├── .gitignore
├── LICENSE.txt
├── README.md
├── requirements.txt
├── zettel_link_rewriter.ini
└── zettel_link_rewriter.py
/.gitignore:
--------------------------------------------------------------------------------
1 | # Covers JetBrains IDEs: IntelliJ, RubyMine, PhpStorm, AppCode, PyCharm, CLion, Android Studio, WebStorm and Rider
2 | # Reference: https://intellij-support.jetbrains.com/hc/en-us/articles/206544839
3 |
4 | # User-specific stuff
5 | .idea/**/workspace.xml
6 | .idea/**/tasks.xml
7 | .idea/**/usage.statistics.xml
8 | .idea/**/dictionaries
9 | .idea/**/shelf
10 |
11 | # Generated files
12 | .idea/**/contentModel.xml
13 |
14 | # Sensitive or high-churn files
15 | .idea/**/dataSources/
16 | .idea/**/dataSources.ids
17 | .idea/**/dataSources.local.xml
18 | .idea/**/sqlDataSources.xml
19 | .idea/**/dynamic.xml
20 | .idea/**/uiDesigner.xml
21 | .idea/**/dbnavigator.xml
22 |
23 | # Gradle
24 | .idea/**/gradle.xml
25 | .idea/**/libraries
26 |
27 | # Gradle and Maven with auto-import
28 | # When using Gradle or Maven with auto-import, you should exclude module files,
29 | # since they will be recreated, and may cause churn.
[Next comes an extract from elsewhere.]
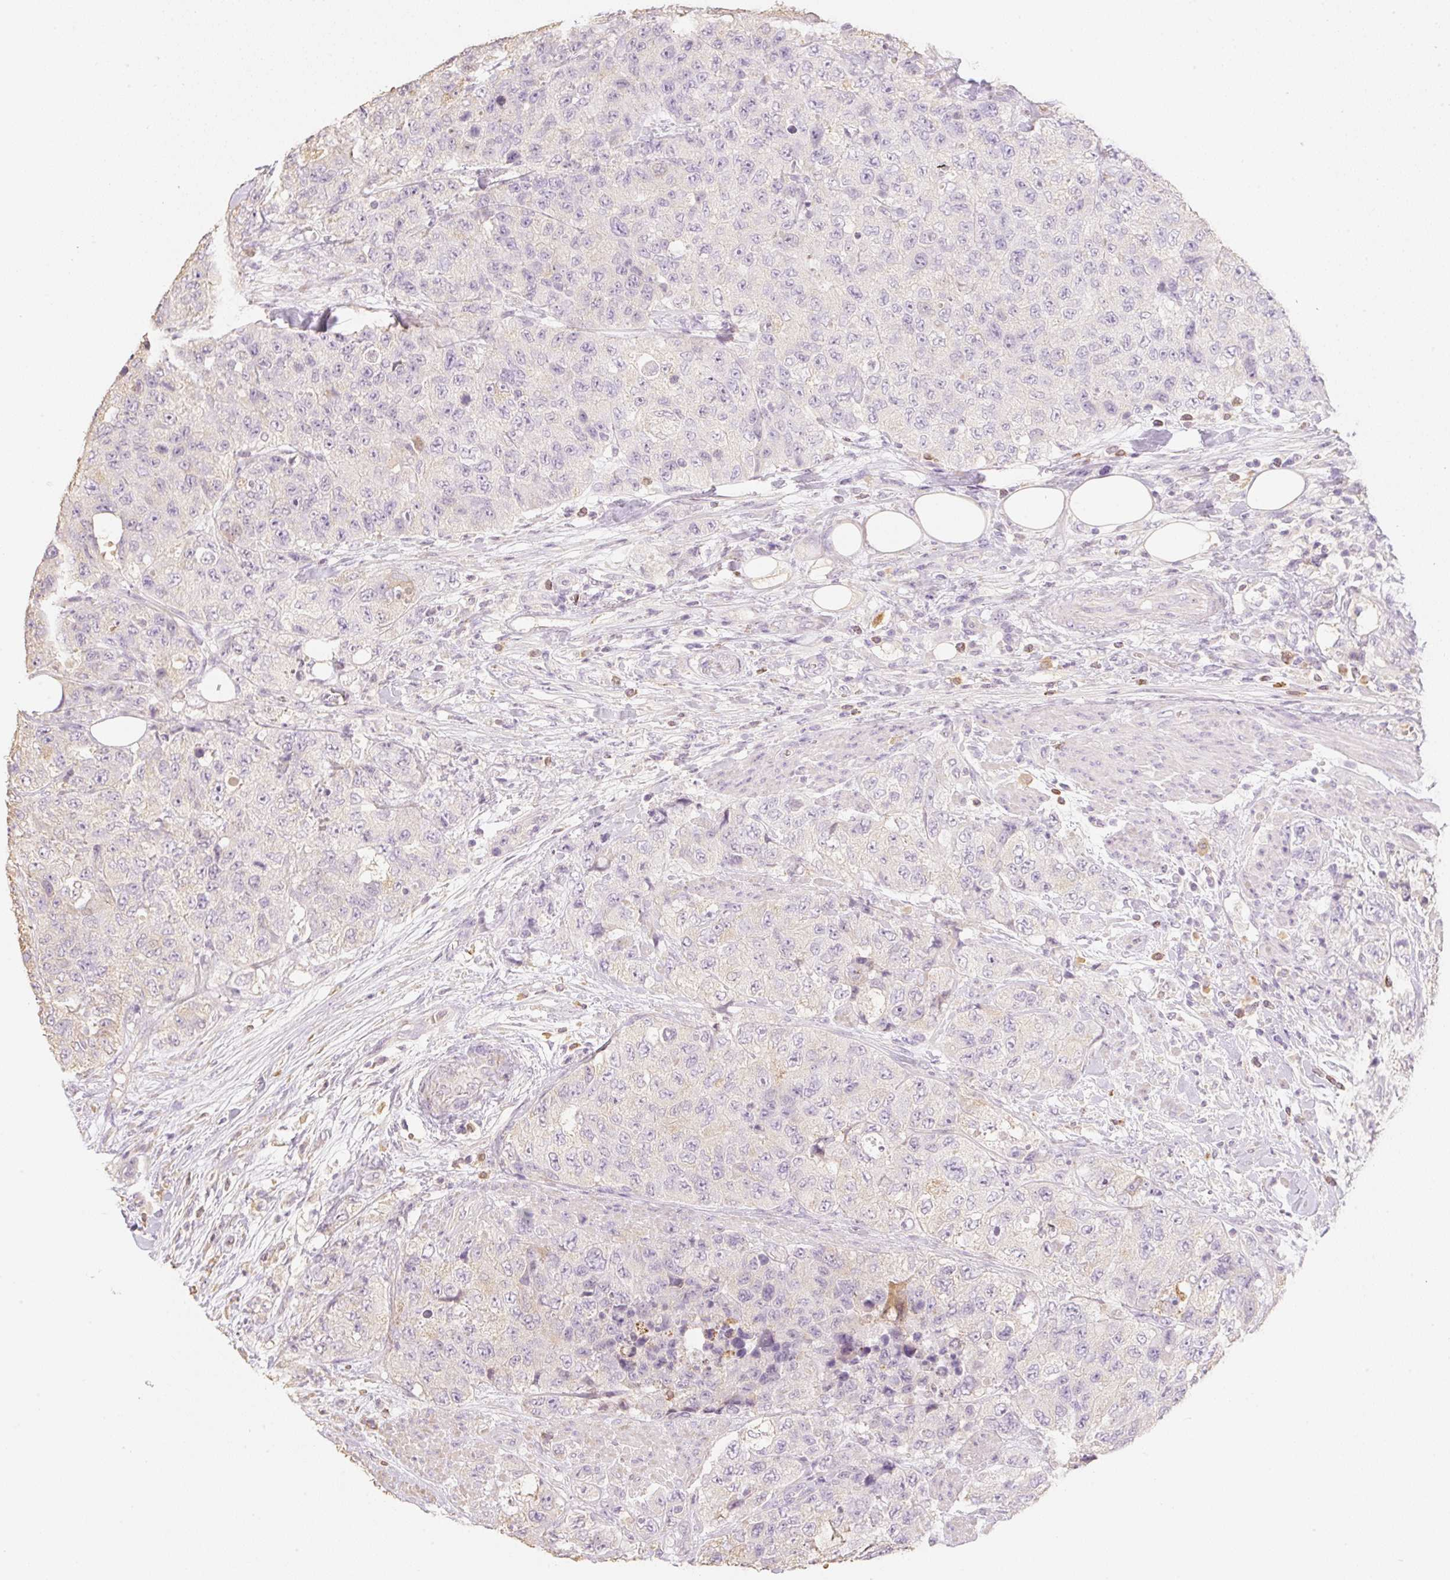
{"staining": {"intensity": "negative", "quantity": "none", "location": "none"}, "tissue": "urothelial cancer", "cell_type": "Tumor cells", "image_type": "cancer", "snomed": [{"axis": "morphology", "description": "Urothelial carcinoma, High grade"}, {"axis": "topography", "description": "Urinary bladder"}], "caption": "Tumor cells are negative for protein expression in human high-grade urothelial carcinoma.", "gene": "MBOAT7", "patient": {"sex": "female", "age": 78}}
Uncomment if using
30 | # auto-import.
31 | # .idea/artifacts
32 | # .idea/compiler.xml
33 | # .idea/jarRepositories.xml
34 | .idea/modules.xml
35 | .idea/*.iml
36 | # .idea/modules
37 | # *.iml
38 | # *.ipr
39 |
40 | # CMake
41 | cmake-build-*/
42 |
43 | # Mongo Explorer plugin
44 | .idea/**/mongoSettings.xml
45 |
46 | # File-based project format
47 | *.iws
48 |
49 | # IntelliJ
50 | out/
51 |
52 | # mpeltonen/sbt-idea plugin
53 | .idea_modules/
54 |
55 | # JIRA plugin
56 | atlassian-ide-plugin.xml
57 |
58 | # Cursive Clojure plugin
59 | .idea/replstate.xml
60 |
61 | # Crashlytics plugin (for Android Studio and IntelliJ)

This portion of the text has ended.